On continue et on recommence
Budaï, linguiste renommé parti pour Helsinki, se retrouve dans une ville inconnue peuplée d'inconnus s'exprimant dans une langue inconnue et pratiquant un sport inconnu. À partir de cette intrigue bien proche de celle qui suffit à Kafka pour écrire "le Château", Ferenc Karinthy réussit à durer près de trois cents pages, entièrement au présent, sans trop se répéter et en restant crédible, ce qui est déjà une prouesse. Avec à peine une cinquantaine de répliques dans la langue locale. Évidemment, comme "le Château", "Épépé" charrie son lot de métaphores et d'allégories possibles — lectures métaphysique, sociale, politique, littéraire, etc. sont ainsi possibles, sans que le texte se laisse enfermer par l'une de ces lectures ni s'y limite.

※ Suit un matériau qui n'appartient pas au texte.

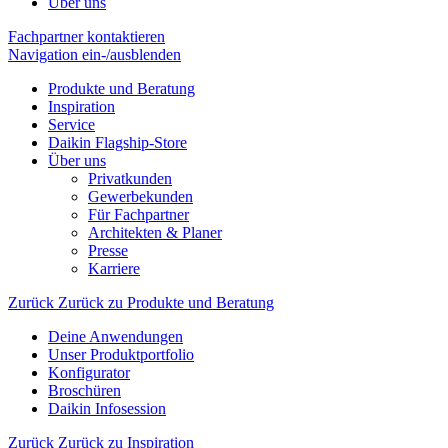
Über uns
Fachpartner kontaktieren
Navigation ein-/ausblenden
Produkte und Beratung
Inspiration
Service
Daikin Flagship-Store
Über uns
Privatkunden
Gewerbekunden
Für Fachpartner
Architekten & Planer
Presse
Karriere
Zurück
Zurück zu Produkte und Beratung
Deine Anwendungen
Unser Produktportfolio
Konfigurator
Broschüren
Daikin Infosession
Zurück
Zurück zu Inspiration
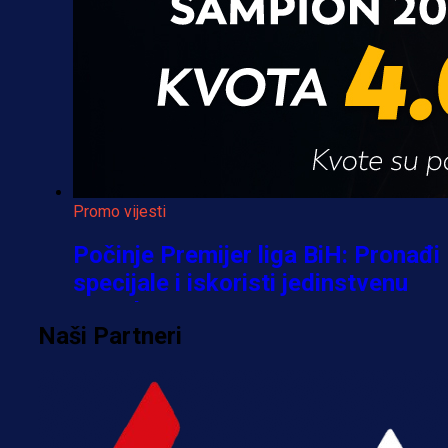
Promo vijesti
Počinje Premijer liga BiH: Pronađi
specijale i iskoristi jedinstvenu
ponudu
Naši Partneri
1 h 38 min
A Selekcija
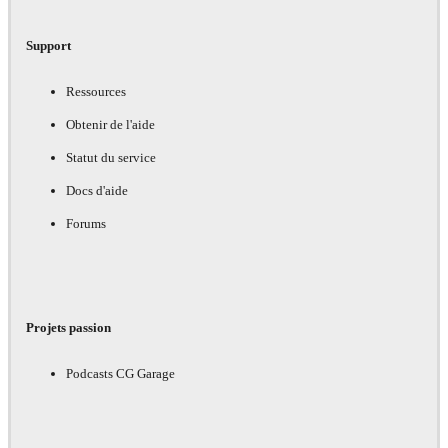
Support
Ressources
Obtenir de l'aide
Statut du service
Docs d'aide
Forums
Projets passion
Podcasts CG Garage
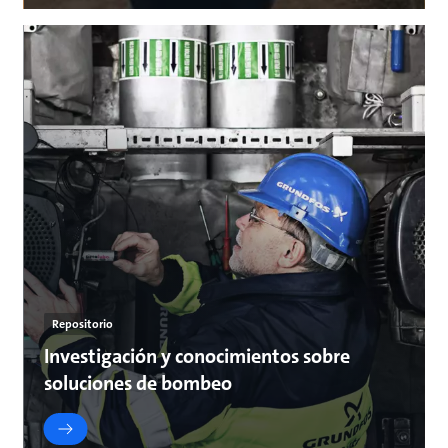
Repositorio
Investigación y conocimientos sobre
soluciones de bombeo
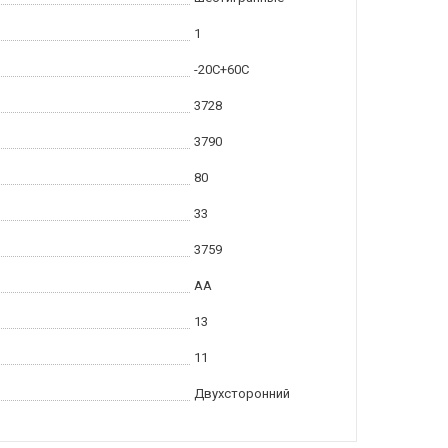
1
-20С+60С
3728
3790
80
33
3759
AA
13
11
Двухсторонний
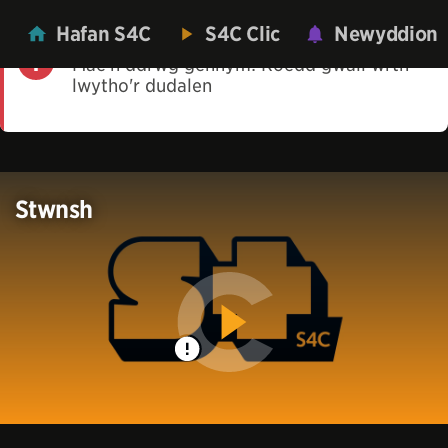
Hafan S4C
S4C Clic
Newyddion
Mae'n ddrwg gennym! Roedd gwall wrth
lwytho'r dudalen
Stwnsh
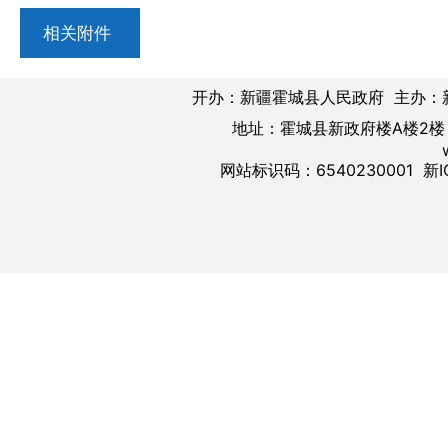
相关附件
开办：新疆霍城县人民政府 主办：
地址：霍城县新政府楼A楼2楼 邮
网站标识码：6540230001
新I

Comme le livre, d'une infinie richesse, peut – et gagne à – se lire très vite, on peut jouer à ce jeu : on lit, on s'arrête toutes les vingt minutes et on écrit sur une feuille toutes les explications possibles à la mésaventure de Budaï ; en principe aucune ne sera satisfaisante ; arrivé à la fin du livre, on continue et on recommence.